Work to complete
(1) According to the text on SaaS cash flow management, what is the minimum target for cash runway?
(2) In the text on SaaS cash flow management, switch "runway" to "horizon" and write out the passage starting with "Cash Flow Management and" and going on through "manage cash conversion.".
(3) Continue the text on SaaS cash flow management and working capital from where it stops.

Supplied text
Cash Flow Management and Working Capital: Controlling SaaS Cash Position

Master cash flow management. Optimise working capital, extend runway, manage cash conversion.

Key Takeaways

  • Cash runway: Cash on hand ÷ monthly burn rate = months of runway. Example: £2M cash, £200K monthly burn = 10 months runway. Target: 12-18 months runway minimum. Below 6 months = urgent (start fundraising immediately). Burn rate = total monthly expenses - total monthly revenue. Net burn (including revenue) is the real metric. Track weekly during tight cash periods.
  • Cash conversion cycle: Time from spending cash to receiving cash. For SaaS: (Days to build feature) + (Days to close sale) + (Days to collect payment). Example: 30 days build + 45 days sales cycle + 30 days collection = 105 days. Optimise: Annual prepayment (collect 12 months upfront), reduce collection days (auto-billing), shorten sales cycle. Best SaaS companies have negative cash conversion (collect before delivering).

Supplied data
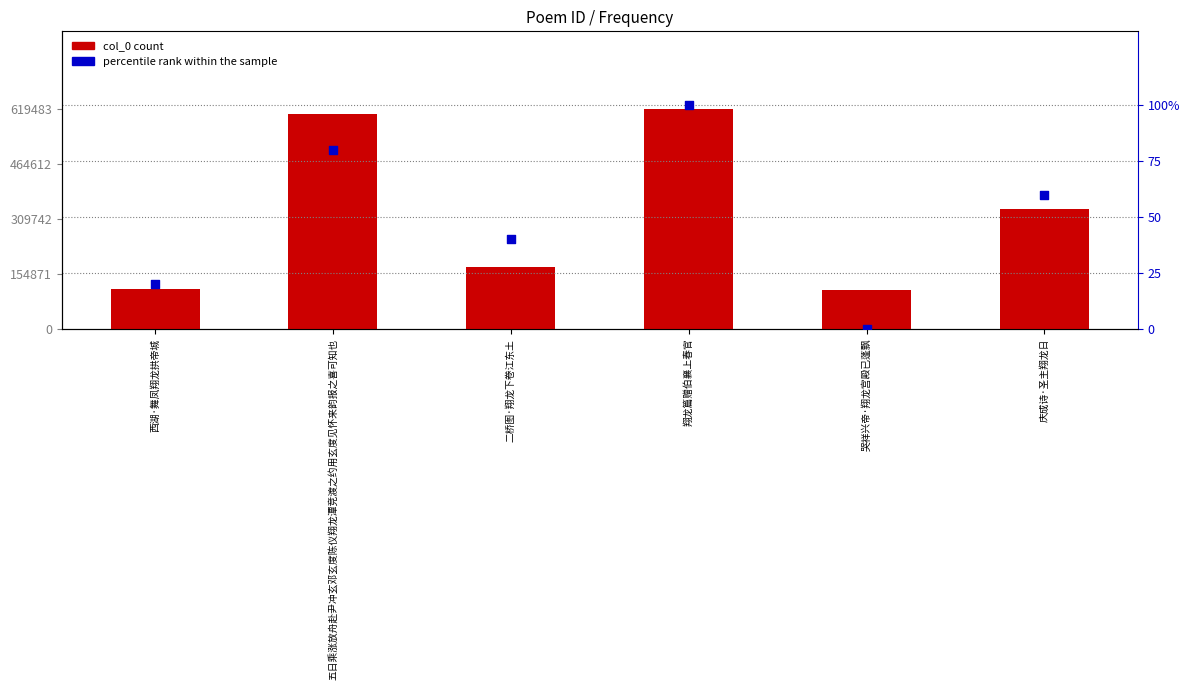

Which series has the widest spread of Y values?

col_0 count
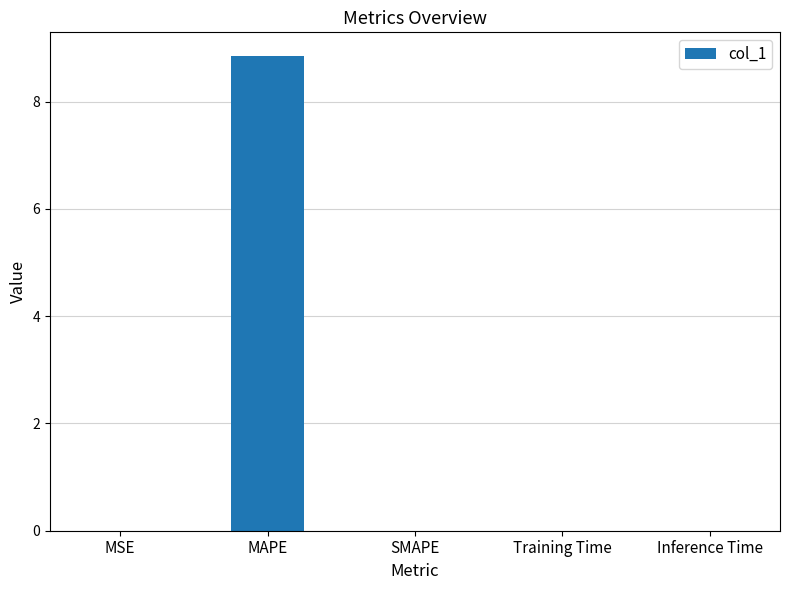

What is the average value?

1.8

Results for the exercise
(1) 12-18 months of runway.

(2)
Cash Flow Management and Working Capital: Controlling SaaS Cash Position

Master cash flow management. Optimise working capital, extend horizon, manage cash conversion.

(3)
  • Working capital management: Current assets - current liabilities. Key levers: (1) Collect receivables faster (net-30 not net-60), (2) Negotiate longer payment terms with suppliers (net-60 not net-30), (3) Incentivise annual prepayment (10-20% discount). Example: Move 50% of customers to annual prepay at 15% discount. Cash impact: £500K ARR × 50% × 85% = £212.5K upfront (vs £20.8K/month). Working capital improvement: £191.7K.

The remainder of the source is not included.